:: PROVIDED DATA ::
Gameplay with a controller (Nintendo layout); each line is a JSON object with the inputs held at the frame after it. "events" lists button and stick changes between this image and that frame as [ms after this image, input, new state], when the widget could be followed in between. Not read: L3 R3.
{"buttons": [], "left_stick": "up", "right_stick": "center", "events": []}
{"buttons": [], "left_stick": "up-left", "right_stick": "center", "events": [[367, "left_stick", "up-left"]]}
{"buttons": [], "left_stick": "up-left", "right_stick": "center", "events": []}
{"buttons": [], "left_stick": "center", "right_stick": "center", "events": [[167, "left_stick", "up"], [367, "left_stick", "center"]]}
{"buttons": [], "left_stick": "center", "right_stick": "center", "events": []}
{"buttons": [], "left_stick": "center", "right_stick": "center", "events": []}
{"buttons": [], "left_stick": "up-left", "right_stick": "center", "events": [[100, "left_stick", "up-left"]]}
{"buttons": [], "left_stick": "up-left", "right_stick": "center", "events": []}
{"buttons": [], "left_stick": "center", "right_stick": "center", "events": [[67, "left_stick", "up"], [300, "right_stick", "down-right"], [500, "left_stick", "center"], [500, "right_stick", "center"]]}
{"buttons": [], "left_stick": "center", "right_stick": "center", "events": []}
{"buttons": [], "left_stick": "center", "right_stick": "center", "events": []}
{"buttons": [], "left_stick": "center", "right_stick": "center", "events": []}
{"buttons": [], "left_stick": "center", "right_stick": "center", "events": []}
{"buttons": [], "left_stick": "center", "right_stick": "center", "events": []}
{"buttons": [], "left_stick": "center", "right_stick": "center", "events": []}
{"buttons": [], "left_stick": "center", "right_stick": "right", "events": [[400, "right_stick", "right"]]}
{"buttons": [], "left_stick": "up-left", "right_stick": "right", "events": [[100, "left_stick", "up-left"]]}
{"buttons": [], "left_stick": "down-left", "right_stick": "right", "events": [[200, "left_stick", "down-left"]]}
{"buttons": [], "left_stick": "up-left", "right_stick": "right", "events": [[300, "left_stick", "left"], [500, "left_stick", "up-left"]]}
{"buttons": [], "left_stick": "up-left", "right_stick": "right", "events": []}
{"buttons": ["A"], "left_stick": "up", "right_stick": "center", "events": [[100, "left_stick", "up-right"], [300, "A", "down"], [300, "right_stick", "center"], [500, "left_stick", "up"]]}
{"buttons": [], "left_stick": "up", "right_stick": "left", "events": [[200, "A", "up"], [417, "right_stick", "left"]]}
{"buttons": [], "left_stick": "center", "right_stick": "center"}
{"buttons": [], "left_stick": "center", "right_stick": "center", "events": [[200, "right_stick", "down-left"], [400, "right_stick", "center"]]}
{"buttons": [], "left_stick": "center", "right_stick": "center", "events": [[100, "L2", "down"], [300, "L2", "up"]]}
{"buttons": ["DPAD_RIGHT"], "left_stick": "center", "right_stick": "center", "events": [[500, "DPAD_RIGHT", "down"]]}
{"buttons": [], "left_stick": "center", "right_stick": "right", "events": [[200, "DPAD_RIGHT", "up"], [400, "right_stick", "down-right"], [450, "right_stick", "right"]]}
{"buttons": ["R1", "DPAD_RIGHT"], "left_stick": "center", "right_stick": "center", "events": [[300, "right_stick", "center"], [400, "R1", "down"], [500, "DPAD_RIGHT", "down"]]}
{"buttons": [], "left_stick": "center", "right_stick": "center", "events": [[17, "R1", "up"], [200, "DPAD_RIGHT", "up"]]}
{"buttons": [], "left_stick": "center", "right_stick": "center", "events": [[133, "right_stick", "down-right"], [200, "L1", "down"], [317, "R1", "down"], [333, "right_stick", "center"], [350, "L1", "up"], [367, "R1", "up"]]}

:: EXERCISE ::
Lines that contain "down" are the result; find them in the entries above and copy each one.

:: RESPONSE TO THIS EXERCISE ::
{"buttons": [], "left_stick": "center", "right_stick": "center", "events": [[67, "left_stick", "up"], [300, "right_stick", "down-right"], [500, "left_stick", "center"], [500, "right_stick", "center"]]}
{"buttons": [], "left_stick": "down-left", "right_stick": "right", "events": [[200, "left_stick", "down-left"]]}
{"buttons": ["A"], "left_stick": "up", "right_stick": "center", "events": [[100, "left_stick", "up-right"], [300, "A", "down"], [300, "right_stick", "center"], [500, "left_stick", "up"]]}
{"buttons": [], "left_stick": "center", "right_stick": "center", "events": [[200, "right_stick", "down-left"], [400, "right_stick", "center"]]}
{"buttons": [], "left_stick": "center", "right_stick": "center", "events": [[100, "L2", "down"], [300, "L2", "up"]]}
{"buttons": ["DPAD_RIGHT"], "left_stick": "center", "right_stick": "center", "events": [[500, "DPAD_RIGHT", "down"]]}
{"buttons": [], "left_stick": "center", "right_stick": "right", "events": [[200, "DPAD_RIGHT", "up"], [400, "right_stick", "down-right"], [450, "right_stick", "right"]]}
{"buttons": ["R1", "DPAD_RIGHT"], "left_stick": "center", "right_stick": "center", "events": [[300, "right_stick", "center"], [400, "R1", "down"], [500, "DPAD_RIGHT", "down"]]}
{"buttons": [], "left_stick": "center", "right_stick": "center", "events": [[133, "right_stick", "down-right"], [200, "L1", "down"], [317, "R1", "down"], [333, "right_stick", "center"], [350, "L1", "up"], [367, "R1", "up"]]}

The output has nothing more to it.